Gregor Kennis

Personal information
- Full name: Gregor John Kennis
- Born: 9 March 1974 (age 52) Yokohama, Japan
- Batting: Right-handed
- Bowling: Right-arm off break
- Role: Batsman Somerset Assistant Coach

Domestic team information
- 1994–1997: Surrey
- 1998–2000: Somerset
- FC debut: 11 June 1994 Surrey v Oxford University
- Last FC: 25 June 1999 Somerset v New Zealanders
- LA debut: 2 May 1994 Surrey v New Zealanders
- Last LA: 25 June 2000 Somerset v Zimbabweans

Career statistics
| Competition | FC | LA |
| Matches | 12 | 4 |
| Runs scored | 436 | 39 |
| Batting average | 19.81 | 13.00 |
| 100s/50s | 1/0 | 0/0 |
| Top score | 175 | 27 |
| Balls bowled | 24 | – |
| Wickets | 0 | – |
| Bowling average | – | – |
| 5 wickets in innings | – | – |
| 10 wickets in match | – | n/a |
| Best bowling | – | – |
| Catches/stumpings | 13/– | 1/– |
- Source: ESPNcricinfo, 8 April 2018

= Gregor Kennis =

English cricketer

Gregor John Kennis (born 9 March 1974) played first-class and List A cricket for Surrey between 1994 and 1997 and for Somerset between 1998 and 2000. He was born in Yokohama, Japan.

Kennis was a right-handed batsman who opened the innings in some matches, but in others batted as low as No 8 in the batting order. He also bowled four overs of right-arm off-spin in his first-class cricket career. He was an occasional first-class cricketer: one first-class match in each of his first three seasons from 1994 to 1996, all of them for Surrey, and then three in each of his final three first-class seasons, 1997 to 1999, the first of those seasons for Surrey, the final two for Somerset. His limited-overs cricket career was just as spasmodic: one match for Surrey in both 1994 and 1995; one match for Somerset in both 1999 and 2000. He was a more regular second eleven player for Surrey from 1993, and in 1998, he appeared for four different second teams in the Second Eleven Championship: Surrey, Worcestershire, Middlesex and Somerset.

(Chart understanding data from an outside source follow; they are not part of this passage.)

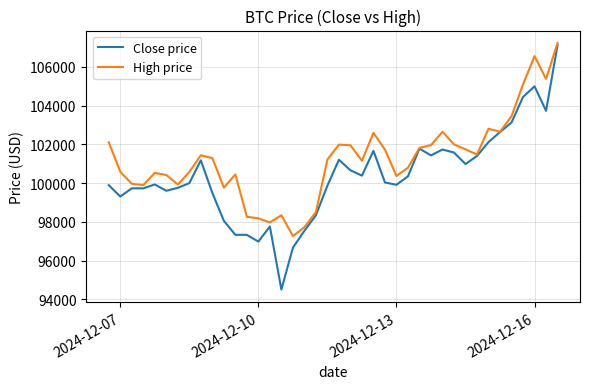

What is the minimum value for Close price?

94498.5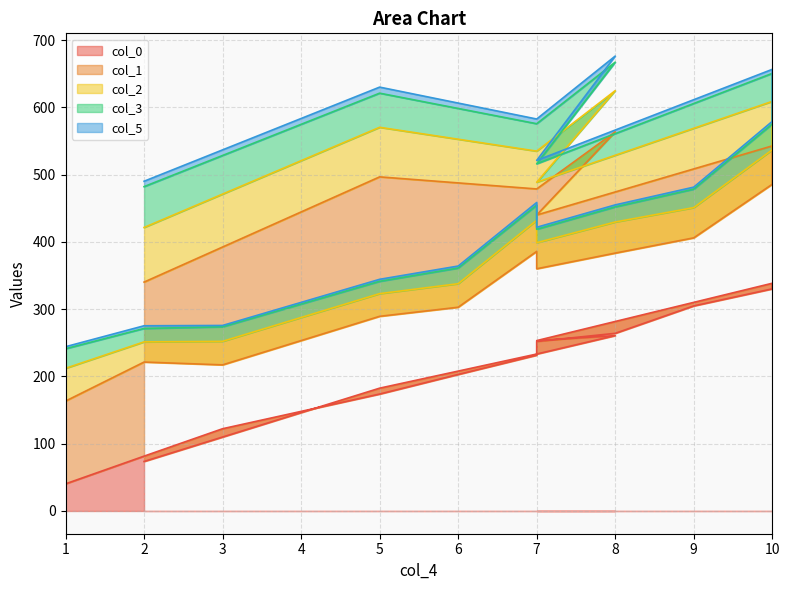

What is the difference between the maximum and minimum values in the col_0 series?

298.3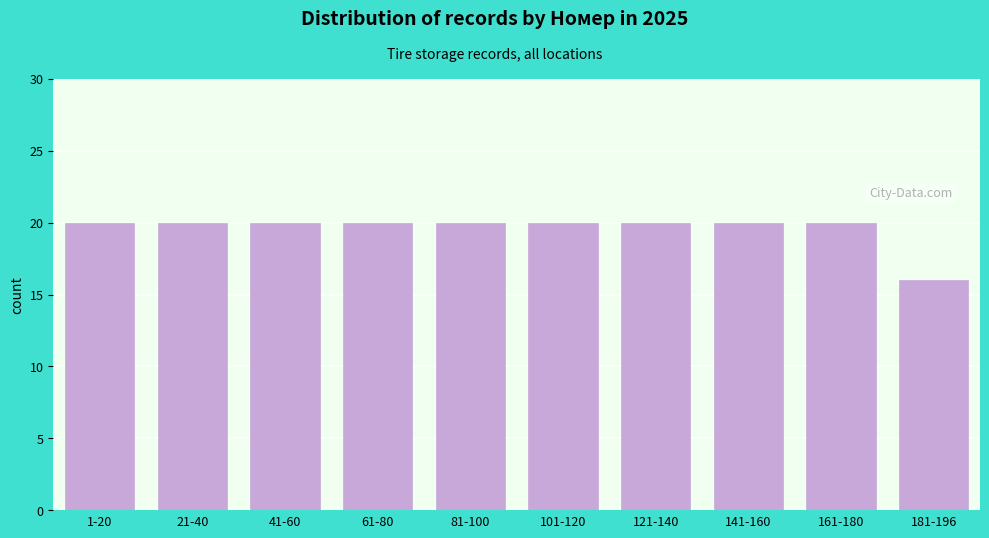

Reading left to right, extract all data points from this chart.

1-20=20	21-40=20	41-60=20	61-80=20	81-100=20	101-120=20	121-140=20	141-160=20	161-180=20	181-196=16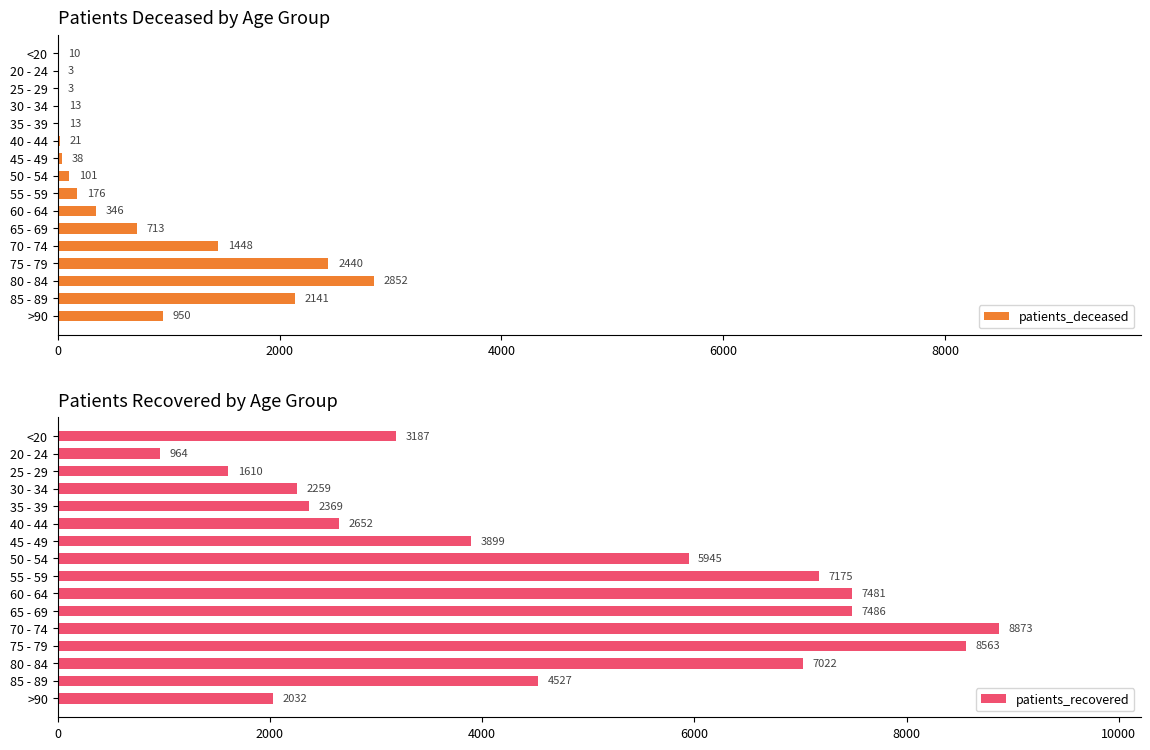

How many groups of bars are there?

16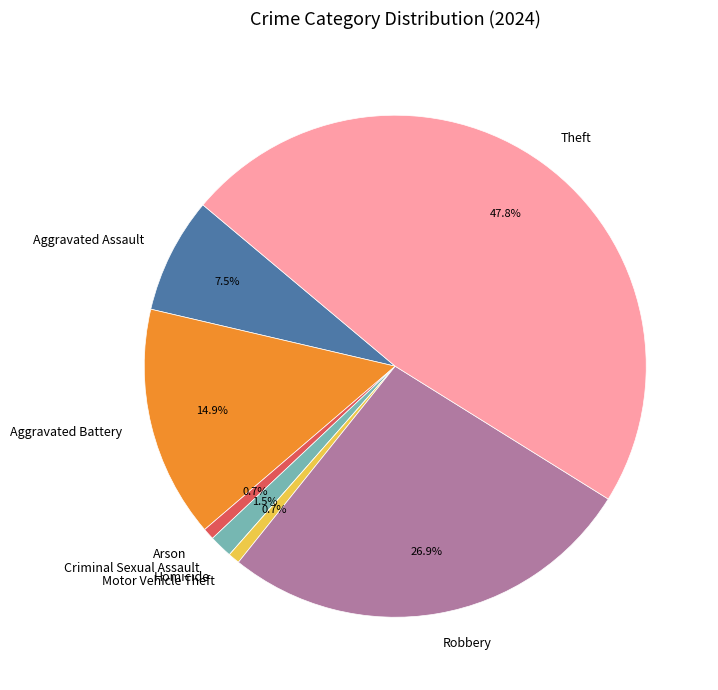

To the nearest percent, what is the combined percentage of Robbery and Arson?

28%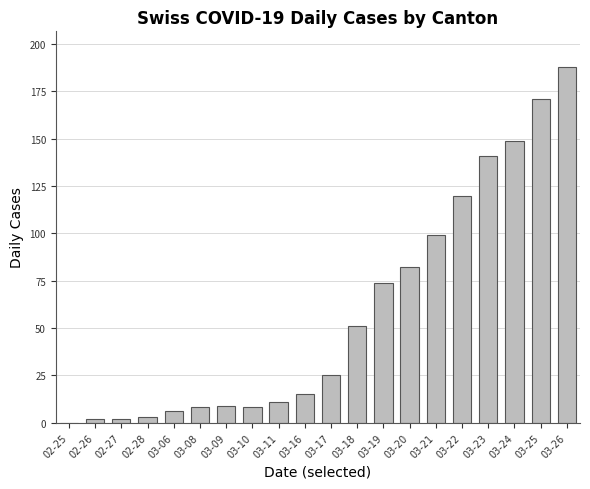

What is the maximum value shown in the chart?

188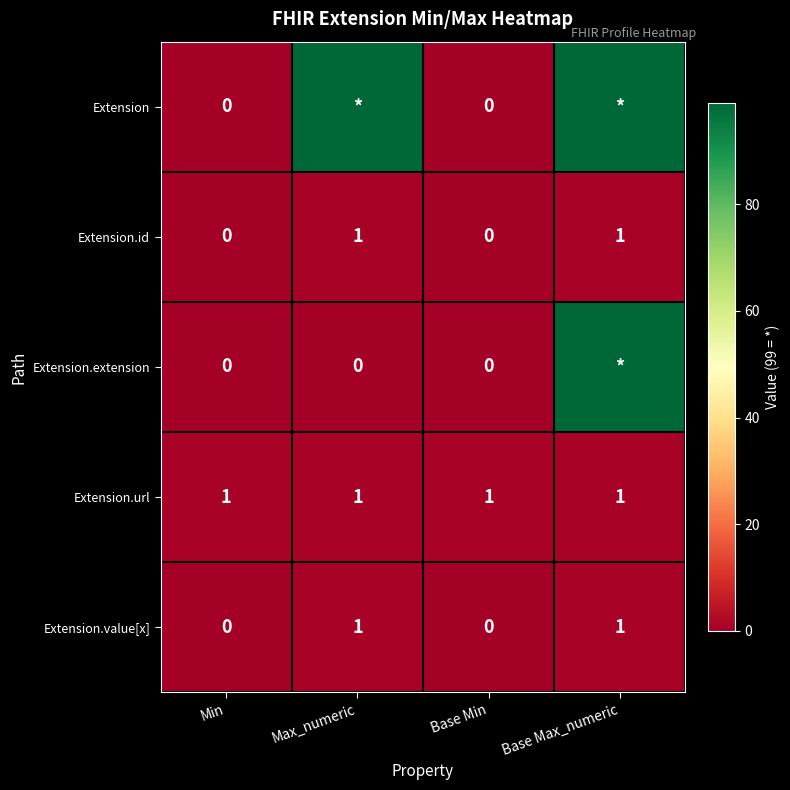

Count the number of categories in the chart.

4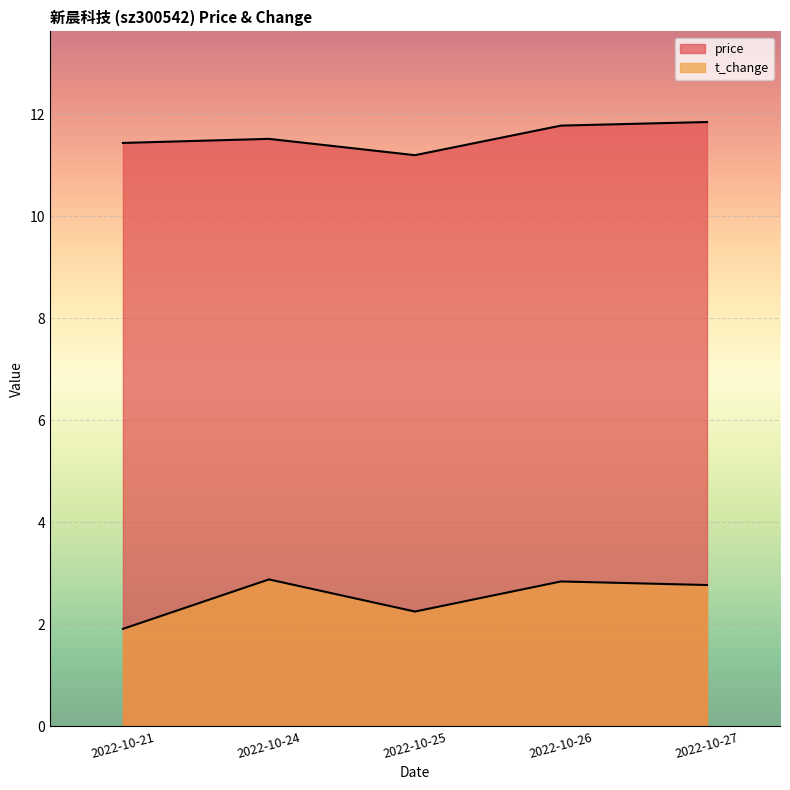

Does the chart display data point markers on the line(s)?

No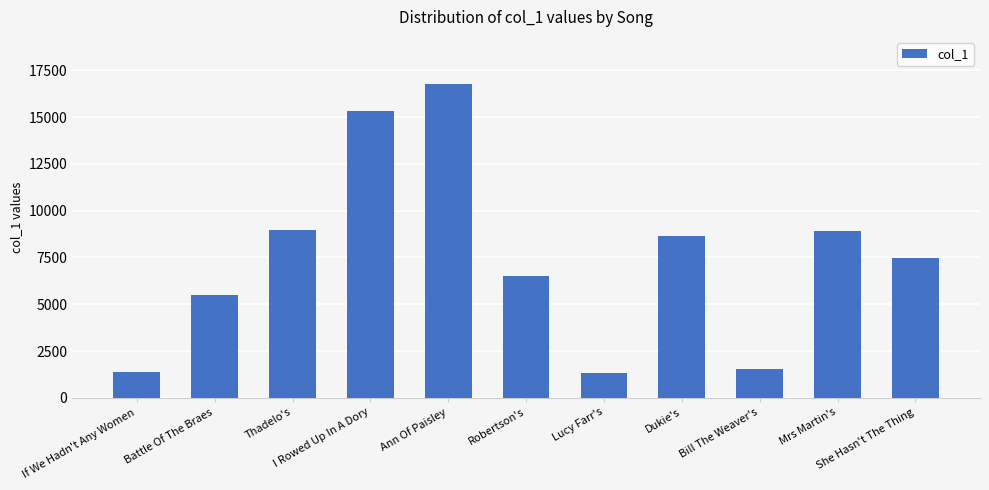

The value at She Hasn't The Thing is 1543. True or false?

False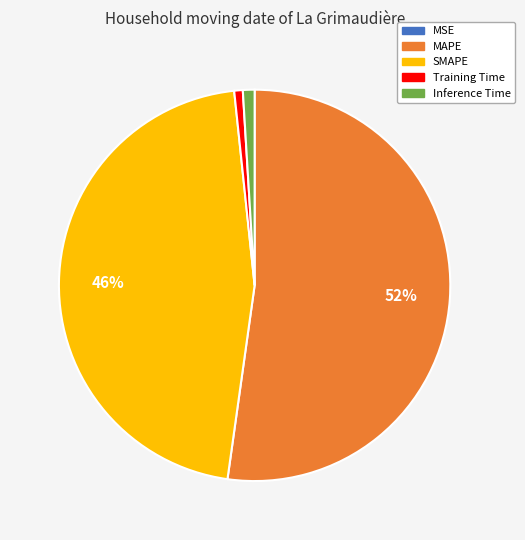

To the nearest percent, what is the difference between the largest and smallest slice percentages?

52%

Kennis had limited success in both first-class and limited-overs cricket as a batsman until his very last first-class match. His highest score in his six games for Surrey was his 29 against Kent in 1995 and he did not reach double figures in List A cricket for Surrey. Playing for Somerset in 1998, he scored 49 in the match against Derbyshire, but made only 22 runs in five other innings that season. He was having no greater success in 1999 until picked for the match against the New Zealand touring team when, opening the innings, he made 175, hitting 35 fours. In the innings, however, Kennis injured his back and in the second innings he batted at No 9. He was unable to play again in the 1999 season and returned for only a single List A match in 2000 against the Zimbabweans, in which he made his highest limited-overs score of 27.